--- Material provided Enclosed Below ---
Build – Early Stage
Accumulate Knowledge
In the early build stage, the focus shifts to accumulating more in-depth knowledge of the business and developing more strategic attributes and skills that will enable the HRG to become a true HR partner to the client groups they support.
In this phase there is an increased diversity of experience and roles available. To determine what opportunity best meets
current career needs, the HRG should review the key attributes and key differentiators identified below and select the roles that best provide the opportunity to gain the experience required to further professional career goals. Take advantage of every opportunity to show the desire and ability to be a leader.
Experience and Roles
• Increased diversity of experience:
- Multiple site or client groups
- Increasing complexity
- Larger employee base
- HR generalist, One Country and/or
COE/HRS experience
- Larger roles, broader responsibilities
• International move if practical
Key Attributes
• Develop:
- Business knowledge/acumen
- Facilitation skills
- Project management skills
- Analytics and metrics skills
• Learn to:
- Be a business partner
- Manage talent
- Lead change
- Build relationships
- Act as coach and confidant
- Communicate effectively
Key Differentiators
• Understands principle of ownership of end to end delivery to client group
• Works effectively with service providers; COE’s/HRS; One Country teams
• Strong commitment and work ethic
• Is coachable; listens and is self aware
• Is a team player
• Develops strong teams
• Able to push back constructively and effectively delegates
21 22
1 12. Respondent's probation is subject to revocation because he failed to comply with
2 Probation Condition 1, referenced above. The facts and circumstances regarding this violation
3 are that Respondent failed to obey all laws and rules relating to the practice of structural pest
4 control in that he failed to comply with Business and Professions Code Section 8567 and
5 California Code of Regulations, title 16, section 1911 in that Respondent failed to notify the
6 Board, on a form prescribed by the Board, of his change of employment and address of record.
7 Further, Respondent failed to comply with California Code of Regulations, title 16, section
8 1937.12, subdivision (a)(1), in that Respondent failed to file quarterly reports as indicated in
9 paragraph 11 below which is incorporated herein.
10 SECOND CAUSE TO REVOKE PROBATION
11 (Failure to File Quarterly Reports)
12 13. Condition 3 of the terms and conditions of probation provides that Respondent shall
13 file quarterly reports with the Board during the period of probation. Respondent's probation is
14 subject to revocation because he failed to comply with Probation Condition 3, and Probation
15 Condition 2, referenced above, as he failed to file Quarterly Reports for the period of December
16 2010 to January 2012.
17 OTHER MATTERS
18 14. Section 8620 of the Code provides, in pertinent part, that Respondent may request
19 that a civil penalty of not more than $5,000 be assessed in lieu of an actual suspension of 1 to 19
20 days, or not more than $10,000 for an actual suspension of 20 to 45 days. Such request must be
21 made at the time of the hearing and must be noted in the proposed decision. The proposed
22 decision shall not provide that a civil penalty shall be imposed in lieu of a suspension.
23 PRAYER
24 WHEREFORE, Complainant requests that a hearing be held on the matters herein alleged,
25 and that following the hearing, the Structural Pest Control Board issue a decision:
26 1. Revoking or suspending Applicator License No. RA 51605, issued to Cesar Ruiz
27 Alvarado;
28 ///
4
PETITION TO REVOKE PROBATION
--- End of Enclosed Material provided ---
▶ [Exercise directions] Copy each line of the data exactly, please.

▶ [Task answer]
Build – Early Stage
Accumulate Knowledge
In the early build stage, the focus shifts to accumulating more in-depth knowledge of the business and developing more strategic attributes and skills that will enable the HRG to become a true HR partner to the client groups they support.
In this phase there is an increased diversity of experience and roles available. To determine what opportunity best meets
current career needs, the HRG should review the key attributes and key differentiators identified below and select the roles that best provide the opportunity to gain the experience required to further professional career goals. Take advantage of every opportunity to show the desire and ability to be a leader.
Experience and Roles
• Increased diversity of experience:
- Multiple site or client groups
- Increasing complexity
- Larger employee base
- HR generalist, One Country and/or
COE/HRS experience
- Larger roles, broader responsibilities
• International move if practical
Key Attributes
• Develop:
- Business knowledge/acumen
- Facilitation skills
- Project management skills
- Analytics and metrics skills
• Learn to:
- Be a business partner
- Manage talent
- Lead change
- Build relationships
- Act as coach and confidant
- Communicate effectively
Key Differentiators
• Understands principle of ownership of end to end delivery to client group
• Works effectively with service providers; COE’s/HRS; One Country teams
• Strong commitment and work ethic
• Is coachable; listens and is self aware
• Is a team player
• Develops strong teams
• Able to push back constructively and effectively delegates
21 22
1 12. Respondent's probation is subject to revocation because he failed to comply with
2 Probation Condition 1, referenced above. The facts and circumstances regarding this violation
3 are that Respondent failed to obey all laws and rules relating to the practice of structural pest
4 control in that he failed to comply with Business and Professions Code Section 8567 and
5 California Code of Regulations, title 16, section 1911 in that Respondent failed to notify the
6 Board, on a form prescribed by the Board, of his change of employment and address of record.
7 Further, Respondent failed to comply with California Code of Regulations, title 16, section
8 1937.12, subdivision (a)(1), in that Respondent failed to file quarterly reports as indicated in
9 paragraph 11 below which is incorporated herein.
10 SECOND CAUSE TO REVOKE PROBATION
11 (Failure to File Quarterly Reports)
12 13. Condition 3 of the terms and conditions of probation provides that Respondent shall
13 file quarterly reports with the Board during the period of probation. Respondent's probation is
14 subject to revocation because he failed to comply with Probation Condition 3, and Probation
15 Condition 2, referenced above, as he failed to file Quarterly Reports for the period of December
16 2010 to January 2012.
17 OTHER MATTERS
18 14. Section 8620 of the Code provides, in pertinent part, that Respondent may request
19 that a civil penalty of not more than $5,000 be assessed in lieu of an actual suspension of 1 to 19
20 days, or not more than $10,000 for an actual suspension of 20 to 45 days. Such request must be
21 made at the time of the hearing and must be noted in the proposed decision. The proposed
22 decision shall not provide that a civil penalty shall be imposed in lieu of a suspension.
23 PRAYER
24 WHEREFORE, Complainant requests that a hearing be held on the matters herein alleged,
25 and that following the hearing, the Structural Pest Control Board issue a decision:
26 1. Revoking or suspending Applicator License No. RA 51605, issued to Cesar Ruiz
27 Alvarado;
28 ///
4
PETITION TO REVOKE PROBATION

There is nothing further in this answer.